Directed by: Daniel Patrick Carbone
Starring: Ryan Jones, Nathan Varnson, Colm O'Leary, Christina Starbuck
Nine year old Tommy (Jones) and his 14 year old brother Eric (Varnson) are spending their summer in the manner common to most young men left to their own devices without the distraction of school: aimlessly wandering their neighbourhood. In this case, said locale is deep in rural New Jersey, a place that gives the impression of somewhere that once played an important role in America's development, but has long since fallen into disrepair.
An impressively structured bridge, now out of action and overgrown with weeds and coated in graffiti, looms over the area like a man-made Stonehenge, a structure whose purpose has drastically altered over time.

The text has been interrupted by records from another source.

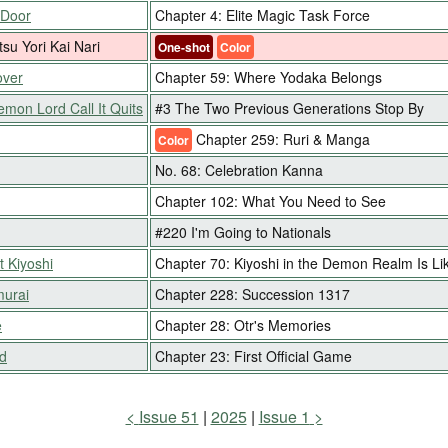
 Door
Chapter 4: Elite Magic Task Force
tsu Yori Kai Nari
One-shot
Color
over
Chapter 59: Where Yodaka Belongs
emon Lord Call It Quits
#3 The Two Previous Generations Stop By
Chapter 259: Ruri & Manga
Color
No. 68: Celebration Kanna
Chapter 102: What You Need to See
#220 I'm Going to Nationals
t Kiyoshi
Chapter 70: Kiyoshi in the Demon Realm Is Li
murai
Chapter 228: Succession 1317
e
Chapter 28: Otr's Memories
d
Chapter 23: First Official Game
Issue 51
2025
Issue 1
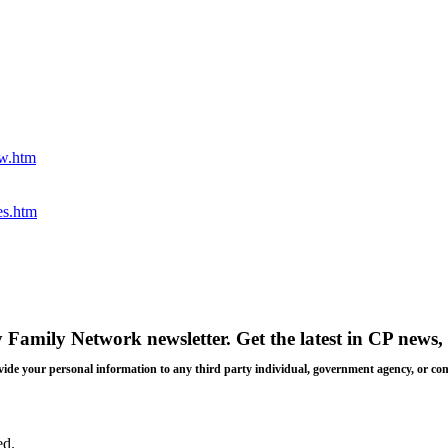
ew.htm
es.htm
y Family Network newsletter
. Get the latest in CP news, 
 provide your personal information to any third party individual, government agency, or c
ed.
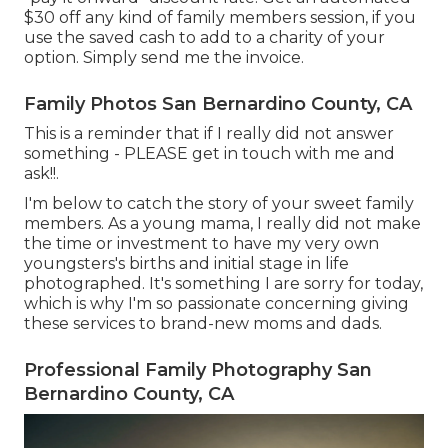
$30 off any kind of family members session, if you
use the saved cash to add to a charity of your
option. Simply send me the invoice.
Family Photos San Bernardino County, CA
This is a reminder that if I really did not answer
something - PLEASE get in touch with me and
ask!!.
I'm below to catch the story of your sweet family
members. As a young mama, I really did not make
the time or investment to have my very own
youngsters's births and initial stage in life
photographed. It's something I are sorry for today,
which is why I'm so passionate concerning giving
these services to brand-new moms and dads.
Professional Family Photography San
Bernardino County, CA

While it appears to have initially been built as way through town, now it represents a way out, its elevation an ultimate solution to teen angst, the riverbank below a final resting place for the broken bodies of those no longer able to carry on. It's on this riverbank that Eric discovers the fresh corpse of Ian, a close friend of Tommy.

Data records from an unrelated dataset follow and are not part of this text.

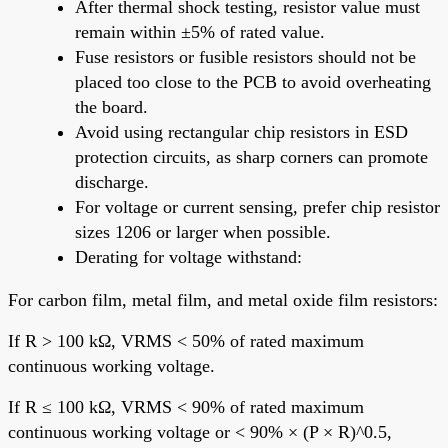
After thermal shock testing, resistor value must
remain within ±5% of rated value.
Fuse resistors or fusible resistors should not be
placed too close to the PCB to avoid overheating
the board.
Avoid using rectangular chip resistors in ESD
protection circuits, as sharp corners can promote
discharge.
For voltage or current sensing, prefer chip resistor
sizes 1206 or larger when possible.
Derating for voltage withstand:
For carbon film, metal film, and metal oxide film resistors:
If R > 100 kΩ, VRMS < 50% of rated maximum
continuous working voltage.
If R ≤ 100 kΩ, VRMS < 90% of rated maximum
continuous working voltage or < 90% × (P × R)^0.5,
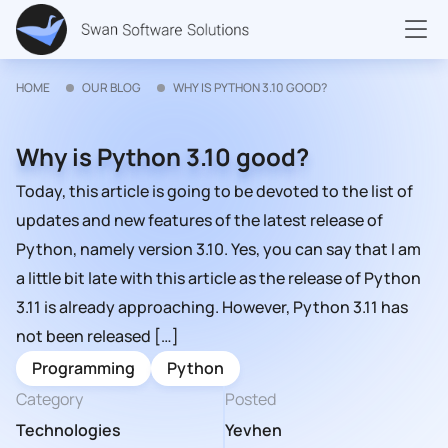
HOME
OUR BLOG
WHY IS PYTHON 3.10 GOOD?
Why is Python 3.10 good?
Today, this article is going to be devoted to the list of
updates and new features of the latest release of
Python, namely version 3.10. Yes, you can say that I am
a little bit late with this article as the release of Python
3.11 is already approaching. However, Python 3.11 has
not been released […]
Programming
Python
Category
Posted
Technologies
Yevhen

Both brothers react to the tragedy in different ways. Tommy is still at that age where he views the world with wonder, and though grief-stricken, he carries on as normal, fascinated by the insects that crawl on his body, and always looking to the skies, or at least the tree lined canopies of the area's back-roads. Eric, however, is at the age where we begin to forsake our sense of awe as we search for explanations, a time when doodles become diagrams; he becomes sullen, withdrawn and aggressive. Writer-director Daniel Patrick Carbone captures this contrast beautifully in a sequence where Eric gives his younger brother a ride on his bike. Travelling through byroads blanketed by nature's finery, Tommy gazes around him at the spectacle, nature's wonder echoed in his eyes, while Eric simply stares ahead, his face bereft of emotion.

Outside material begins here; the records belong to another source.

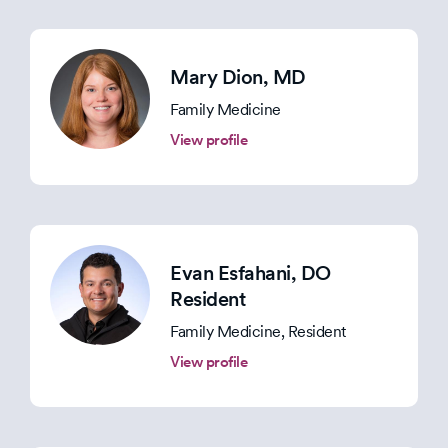
Mary Dion
, MD
Family Medicine
View profile
Evan Esfahani
, DO
Resident
Family Medicine, Resident
View profile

In questioning man's relationship with his surroundings, Carbone's film recalls the great works of the Australian New Wave. The bridge seems to hold an almost mystical, yet threatening power, like the title locale of Peter Weir's Picnic at Hanging Rock. At an economical 81 minutes, Carbone makes every shot count, each cut snapping into place like an essential jigsaw puzzle piece. At a time when so many films favour bladder testing run times, Carbone reminds us that the secret of cinema lies in moments, not minutes.